Учитель музыки, маленький человек с большим именем, еще скромнее своей скромницы-жены, был самым обаятельным клиентом, посещавшим заведение мадам Фромаж. Я мог всегда быть уверен в том, что от слов он перейдет к пению, а затем, когда Пласид опять возьмется за свои гаммы, — к редкостному дуэту, и начнет запинаться, и тогда автоматическая чувственность в голосе Пласид уступит место интонациям, которых ни один слагатель песен никогда не записал бы на бумаге. Я чувствовал себя одиноким мужчиной, который в незнакомом отеле прикладывает ухо к тонкой стенке и прислушивается к утехам невидимой парочки по ту сторону, навсегда заказанным для таких, как он. Впрочем, довольно скоро Пласид и другие девушки, как и следовало ожидать, мне уже ни в чем не отказывали.

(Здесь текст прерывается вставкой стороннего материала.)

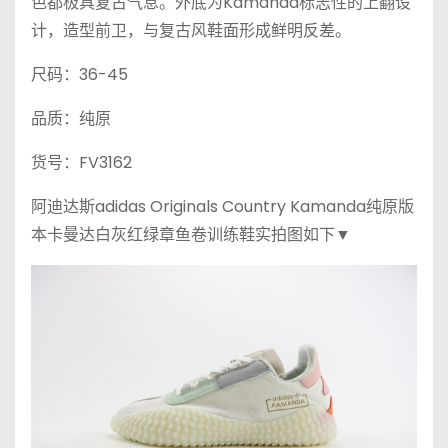
色都极具复古气息。外底为Kamanda标志性的上翻设
计，造型前卫，与复古风鞋面形成鲜明反差。
尺码：36-45
品质：纯原
货号：FV3162
阿迪达斯adidas Originals Country Kamanda纯原版
本卡曼达白灰红绿章鱼卷训练鞋实拍图如下▼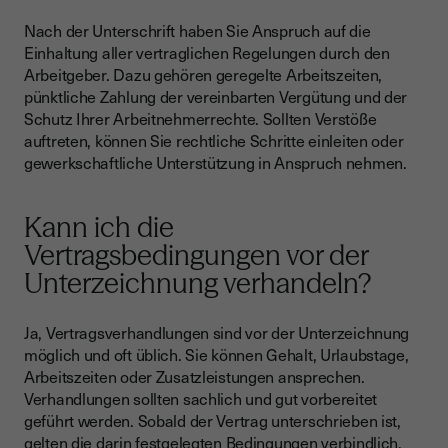
Nach der Unterschrift haben Sie Anspruch auf die
Einhaltung aller vertraglichen Regelungen durch den
Arbeitgeber. Dazu gehören geregelte Arbeitszeiten,
pünktliche Zahlung der vereinbarten Vergütung und der
Schutz Ihrer Arbeitnehmerrechte. Sollten Verstöße
auftreten, können Sie rechtliche Schritte einleiten oder
gewerkschaftliche Unterstützung in Anspruch nehmen.
Kann ich die
Vertragsbedingungen vor der
Unterzeichnung verhandeln?
Ja, Vertragsverhandlungen sind vor der Unterzeichnung
möglich und oft üblich. Sie können Gehalt, Urlaubstage,
Arbeitszeiten oder Zusatzleistungen ansprechen.
Verhandlungen sollten sachlich und gut vorbereitet
geführt werden. Sobald der Vertrag unterschrieben ist,
gelten die darin festgelegten Bedingungen verbindlich,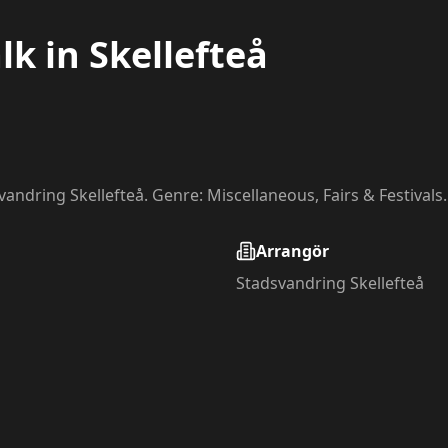
lk in Skellefteå
vandring Skellefteå. Genre: Miscellaneous, Fairs & Festivals.
Arrangör
Stadsvandring Skellefteå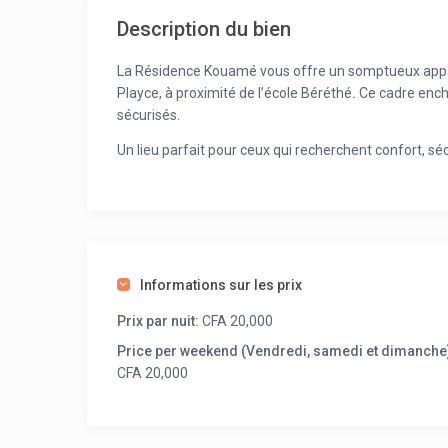
Description du bien
La Résidence Kouamé vous offre un somptueux appar
Playce, à proximité de l’école Béréthé
.
Ce cadre encha
sécurisés.
Un lieu parfait pour ceux qui recherchent confort, 
Informations sur les prix
Prix par nuit:
CFA 20,000
Price per weekend (Vendredi, samedi et dimanche)
CFA 20,000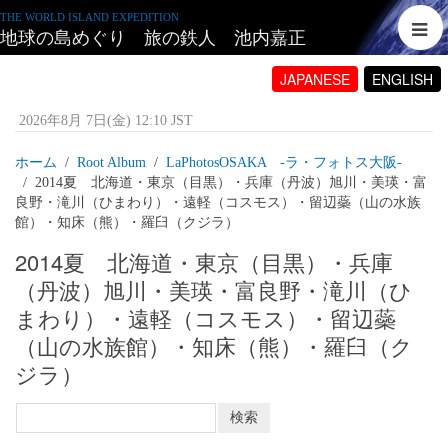
THE WORLD ISLAND EXPEDITION
地球の島めぐり 旅の鉄人 池内嘉正
JAPANESE
ENGLISH
2026年8月 7日(金) 12:10 JST
ホーム
Root Album
LaPhotosOSAKA -ラ・フォトス大阪‐
2014夏 北海道・東京（目黒）・兵庫（丹波）旭川・美瑛・富
良野・滝川（ひまわり）・遠軽（コスモス）・留辺蘂（山の水族
館）・知床（熊）・羅臼（クジラ）
2014夏 北海道・東京（目黒）・兵庫
（丹波）旭川・美瑛・富良野・滝川（ひ
まわり）・遠軽（コスモス）・留辺蘂
（山の水族館）・知床（熊）・羅臼（ク
ジラ）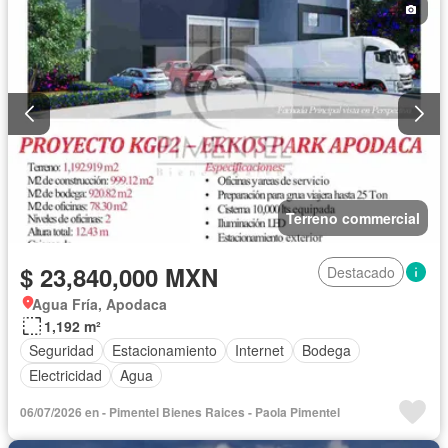
Terreno commercial
$ 23,840,000 MXN
Destacado
Agua Fría, Apodaca
1,192 m²
Seguridad
Estacionamiento
Internet
Bodega
Electricidad
Agua
06/07/2026 en - Pimentel Bienes Raices - Paola Pimentel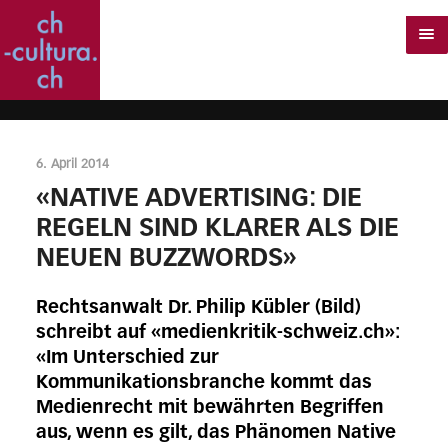
6. April 2014
«NATIVE ADVERTISING: DIE
REGELN SIND KLARER ALS DIE
NEUEN BUZZWORDS»
Rechtsanwalt Dr. Philip Kübler (Bild)
schreibt auf «medienkritik-schweiz.ch»:
«Im Unterschied zur
Kommunikationsbranche kommt das
Medienrecht mit bewährten Begriffen
aus, wenn es gilt, das Phänomen Native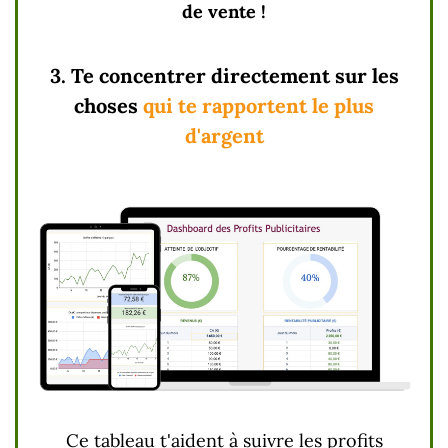
de vente !
3. Te concentrer directement sur les
choses
qui te rapportent le plus
d'argent
Ce tableau t'aident à suivre les profits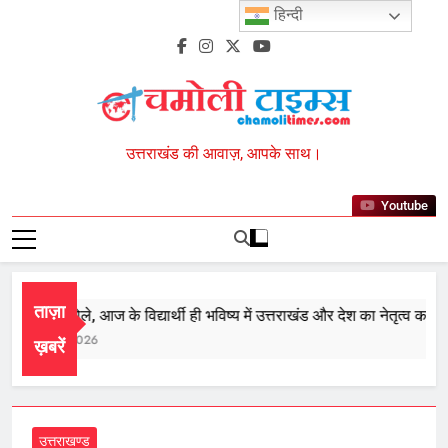
Skip
हिन्दी
to
content
Chamoli Times
उत्तराखंड की आवाज़, आपके साथ।
Youtube
ताज़ा
ीएम धामी बोले, आज के विद्यार्थी ही भविष्य में उत्तराखंड और देश का नेतृत्व करेंगे
ugust 10, 2026
ख़बरें
उत्तराखण्ड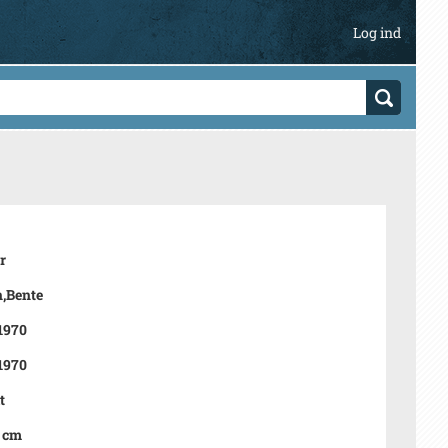
Log ind
r
,Bente
 1970
 1970
t
3 cm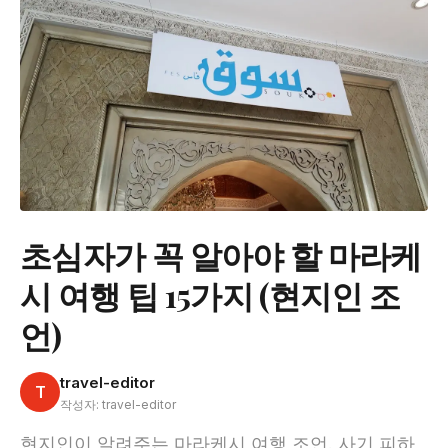
초심자가 꼭 알아야 할 마라케
시 여행 팁 15가지 (현지인 조
언)
travel-editor
T
작성자: travel-editor
현지인이 알려주는 마라케시 여행 조언. 사기 피하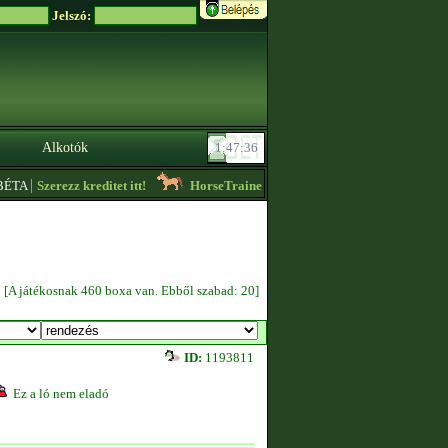
Jelszó:
Alkotók
|
TA
Szerezz kreditet itt!
HorseTrainer6
- Holsteini 5000 összpontos mének 
[A játékosnak 460 boxa van. Ebből szabad: 20]
ID:
1193811
Ez a ló nem eladó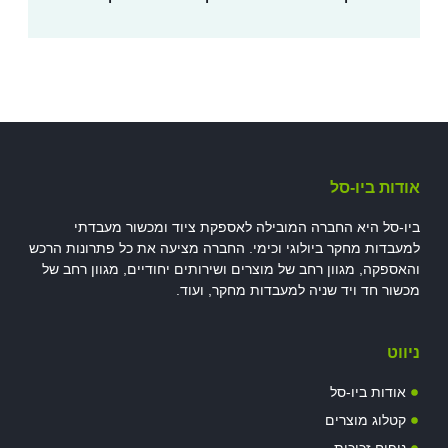
אודות ביו-סל
ביו-סל היא החברה המובילה לאספקת ציוד ומכשור מעבדתי
למעבדות מחקר ביולוגי וכימי. החברה מציעה את כל פתרונות הרכש
והאספקה, מגוון רחב של מוצרים ושירותים יחודיים, מגוון רחב של
מכשור חד ויד שניה למעבדות מחקר, ועוד.
ניווט
אודות ביו-סל
קטלוג מוצרים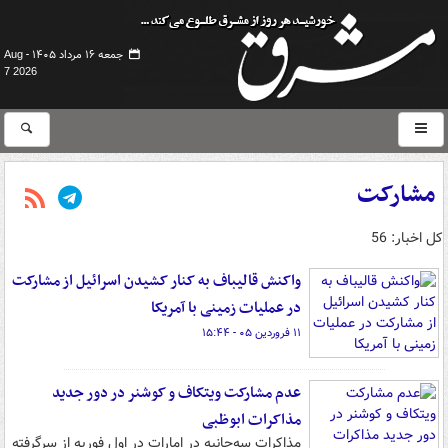
جمعه ۱۶ مرداد ۱۴۰۵ -
Aug
7 2026
مشارکت
کل اخبار: 56
واکنش قالیباف به کنار کشیدن اسرائیل از مشارکت
در عملیات زمینی با آمریکا
۱۱ فروردین ۰۵ - ۱۵:۴۴
عدم مشارکت ویتکاف و کوشنر در دور جدید
مذاکرات ابوظبی
مذاکرات سه‌جانبه در امارات در اول فوریه از سرگرفته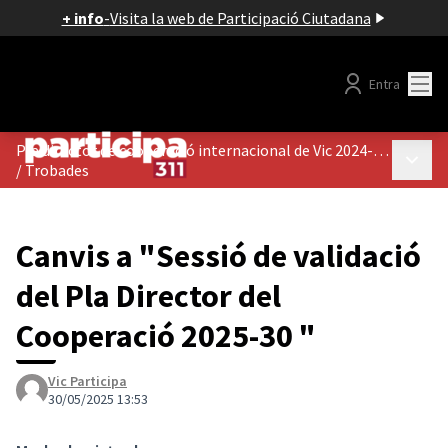
+ info
-
Visita la web de Participació Ciutadana
Menú
Entra
Pla director de cooperació internacional de Vic 2024-2028
Menú p
/
Trobades
Canvis a "Sessió de validació
del Pla Director del
Cooperació 2025-30 "
Vic Participa
30/05/2025 13:53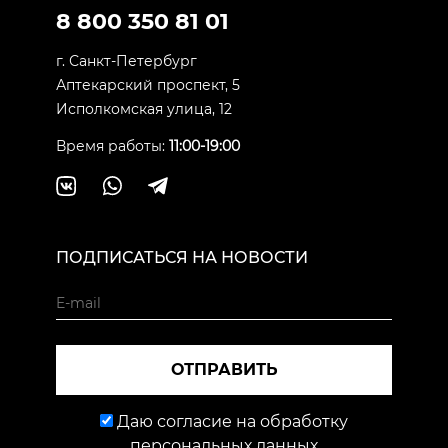
8 800 350 81 01
г. Санкт-Петербург
Аптекарский проспект, 5
Исполкомская улица, 12
Время работы:
11:00-19:00
ПОДПИСАТЬСЯ НА НОВОСТИ
ОТПРАВИТЬ
Даю согласие на обработку
персональных данных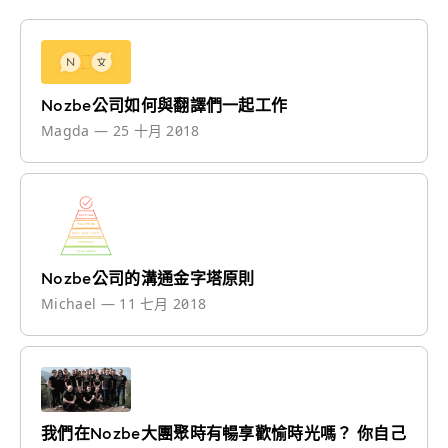
Nozbe公司如何與翻譯們一起工作
Magda
—
25 十月 2018
Nozbe公司的溝通金字塔原則
Michael
—
11 七月 2018
我們在Nozbe大團聚時有暢享歡愉時光嗎？ 你自己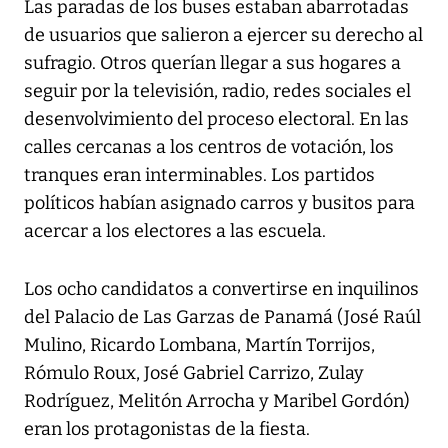
Las paradas de los buses estaban abarrotadas
de usuarios que salieron a ejercer su derecho al
sufragio. Otros querían llegar a sus hogares a
seguir por la televisión, radio, redes sociales el
desenvolvimiento del proceso electoral. En las
calles cercanas a los centros de votación, los
tranques eran interminables. Los partidos
políticos habían asignado carros y busitos para
acercar a los electores a las escuela.
Los ocho candidatos a convertirse en inquilinos
del Palacio de Las Garzas de Panamá (José Raúl
Mulino, Ricardo Lombana, Martín Torrijos,
Rómulo Roux, José Gabriel Carrizo, Zulay
Rodríguez, Melitón Arrocha y Maribel Gordón)
eran los protagonistas de la fiesta.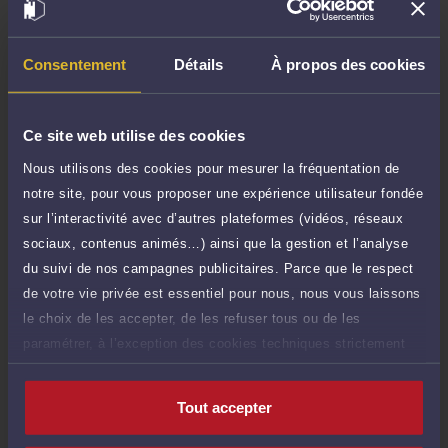
Demander un rappel
Consentement
Détails
À propos des cookies
Question simple
50 €
Réponse concise à votre question (moins
TTC
de 1.000 caractères)
Ce site web utilise des cookies
Nous utilisons des cookies pour mesurer la fréquentation de
Poser une question
notre site, pour vous proposer une expérience utilisateur fondée
sur l’interactivité avec d’autres plateformes (vidéos, réseaux
Consultation écrite
150 €
sociaux, contenus animés…) ainsi que la gestion et l’analyse
Etude de votre dossier + possibilité
TTC
d'ajout d'une pièce jointe
du suivi de nos campagnes publicitaires. Parce que le respect
de votre vie privée est essentiel pour nous, nous vous laissons
Consulter par écrit
le choix de les accepter, de les refuser tous ou de les
paramétrer, à l’exception des cookies techniques strictement
nécessaires au fonctionnement du site.
Tout accepter
Compétences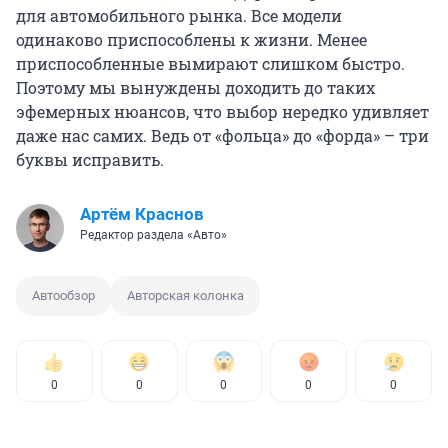
для автомобильного рынка. Все модели
одинаково приспособлены к жизни. Менее
приспособленные вымирают слишком быстро.
Поэтому мы вынуждены доходить до таких
эфемерных нюансов, что выбор нередко удивляет
даже нас самих. Ведь от «фольца» до «форда» – три
буквы исправить.
Артём Краснов
Редактор раздела «Авто»
Автообзор
Авторская колонка
0
0
0
0
0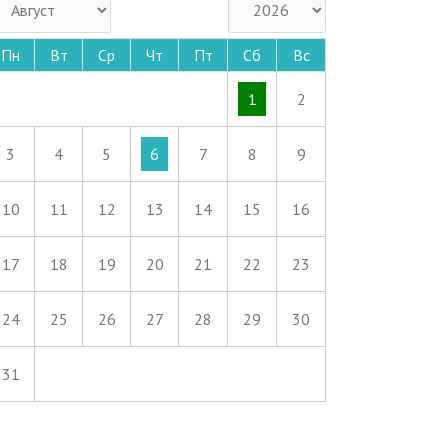
Пн
Вт
Ср
Чт
Пт
Сб
Вс
1
2
3
4
5
6
7
8
9
10
11
12
13
14
15
16
17
18
19
20
21
22
23
24
25
26
27
28
29
30
31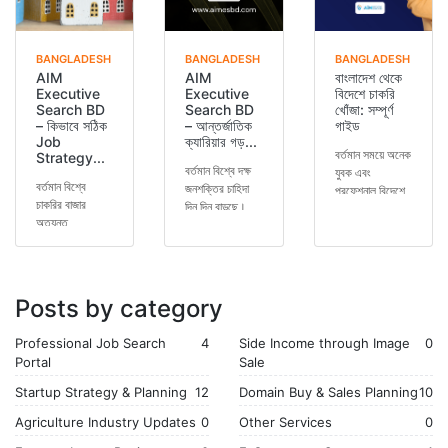
BANGLADESH
BANGLADESH
BANGLADESH
AIM
AIM
বাংলাদেশ থেকে
Executive
Executive
বিদেশে চাকরি
Search BD
Search BD
খোঁজা: সম্পূর্ণ
– কিভাবে সঠিক
– আন্তর্জাতিক
গাইড
Job
ক্যারিয়ার গড়...
বর্তমান সময়ে অনেক
Strategy...
বর্তমান বিশ্বে দক্ষ
যুবক এবং
বর্তমান বিশ্বে
জনশক্তির চাহিদা
প্রফেশনাল বিদেশে
চাকরির বাজার
দিন দিন বাড়ছে।
চাকরি খোঁজার চিন্তা
অত্যন্ত
বাংলাদেশ থেকেও
করেন। ভালো
প্রতিযোগিতামূলক
হাজার হাজার মানুষ
বেতন, উন্নত কর্...
হয়ে উঠেছে। শুধু
বিদেশে...
একটি ডিগ্রি
থাকলেই এখন...
Posts by category
Professional Job Search
4
Side Income through Image
0
Portal
Sale
Startup Strategy & Planning
12
Domain Buy & Sales Planning
10
Agriculture Industry Updates
0
Other Services
0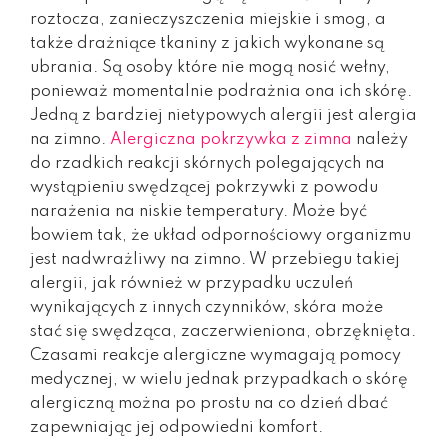
roztocza, zanieczyszczenia miejskie i smog, a
także drażniące tkaniny z jakich wykonane są
ubrania. Są osoby które nie mogą nosić wełny,
ponieważ momentalnie podrażnia ona ich skórę.
Jedną z bardziej nietypowych alergii jest alergia
na zimno.
Alergiczna pokrzywka z zimna
należy
do rzadkich reakcji skórnych polegających na
wystąpieniu swędzącej pokrzywki z powodu
narażenia na niskie temperatury. Może być
bowiem tak, że układ odpornościowy organizmu
jest nadwrażliwy na zimno. W przebiegu takiej
alergii, jak również w przypadku uczuleń
wynikających z innych czynników, skóra może
stać się swędząca, zaczerwieniona, obrzęknięta.
Czasami reakcje alergiczne wymagają pomocy
medycznej, w wielu jednak przypadkach o skórę
alergiczną można po prostu na co dzień dbać
zapewniając jej odpowiedni komfort.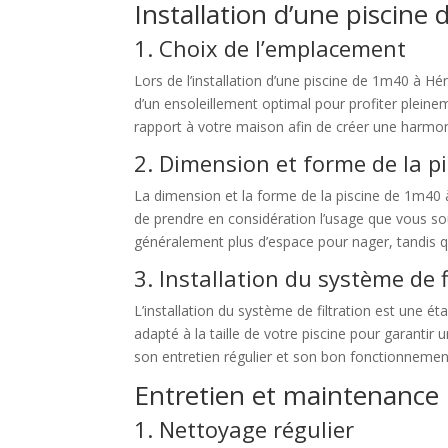
Installation d’une piscine
1. Choix de l’emplacement
Lors de l’installation d’une piscine de 1m40 à Hér
d’un ensoleillement optimal pour profiter pleine
rapport à votre maison afin de créer une harmoni
2. Dimension et forme de la p
La dimension et la forme de la piscine de 1m40 à
de prendre en considération l’usage que vous souh
généralement plus d’espace pour nager, tandis que
3. Installation du système de f
L’installation du système de filtration est une ét
adapté à la taille de votre piscine pour garantir u
son entretien régulier et son bon fonctionnemen
Entretien et maintenance
1. Nettoyage régulier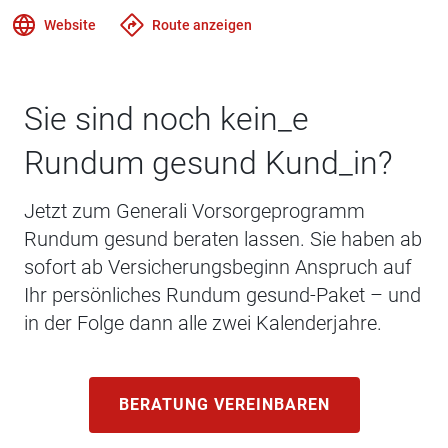
Website
Route anzeigen
Sie sind noch kein_e
Rundum gesund Kund_in?
Jetzt zum Generali Vorsorgeprogramm
Rundum gesund beraten lassen. Sie haben ab
sofort ab Versicherungsbeginn Anspruch auf
Ihr persönliches Rundum gesund-Paket – und
in der Folge dann alle zwei Kalenderjahre.
BERATUNG VEREINBAREN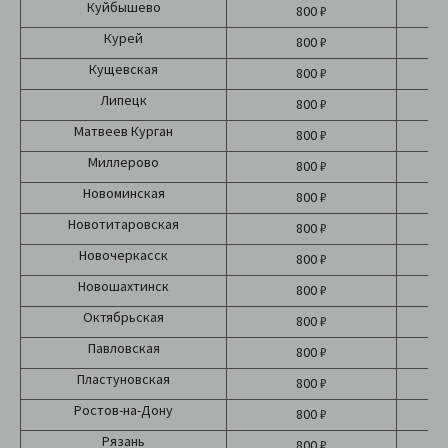
Куйбышево
800 ₽
Курей
800 ₽
Кущевская
800 ₽
Липецк
800 ₽
Матвеев Курган
800 ₽
Миллерово
800 ₽
Новоминская
800 ₽
Новотитаровская
800 ₽
Новочеркасск
800 ₽
Новошахтинск
800 ₽
Октябрьская
800 ₽
Павловская
800 ₽
Пластуновская
800 ₽
Ростов-на-Дону
800 ₽
Рязань
800 ₽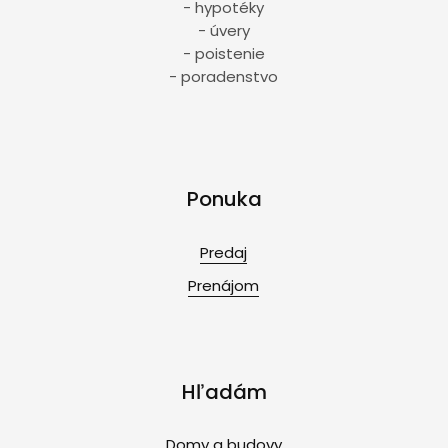
- hypotéky
- úvery
- poistenie
- poradenstvo
Ponuka
Predaj
Prenájom
Hľadám
Domy a budovy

Я выполнял их поручения: относил в номера подносы с хлебом, сосисками и неизменными carafes красного вина, которые готовили для меня в bistro , доставлял им бутылки с водой, выливал грязную воду из тазов или прикрывал обнаженные женские плечи выцветшими шелковыми неглиже. Как быстро барышни приходили в себя благодаря моему уходу! Как стремительно оживали их тела, утомленные только что оконченным свиданием, и души их, уже возбужденные перед новой встречей! Иногда я предугадывал их томные сообщения, передаваемые на коммутатор, и без спросу появлялся в дверях, успевая заметить, как некий радостно пыхтящий клиент натягивает измятые штаны, а Беатриса, например, начинает приходить в себя (с моей помощью или без нее) после односторонней схватки, в которую еще минуту назад была вовлечена. Беатриса стояла на коленях на испачканном ковре, в ногах все еще смятой кровати; ее лицо пряталось за длинными, немытыми черными волосами, а назойливая тень скрывала единственную выставленную напоказ грудь. Скрестив стройные ноги, она опиралась одной рукой о матрас, а другой — о ковер, повернувшись ко мне своими пухлыми ягодицами, об остальном же деликатно умолчим.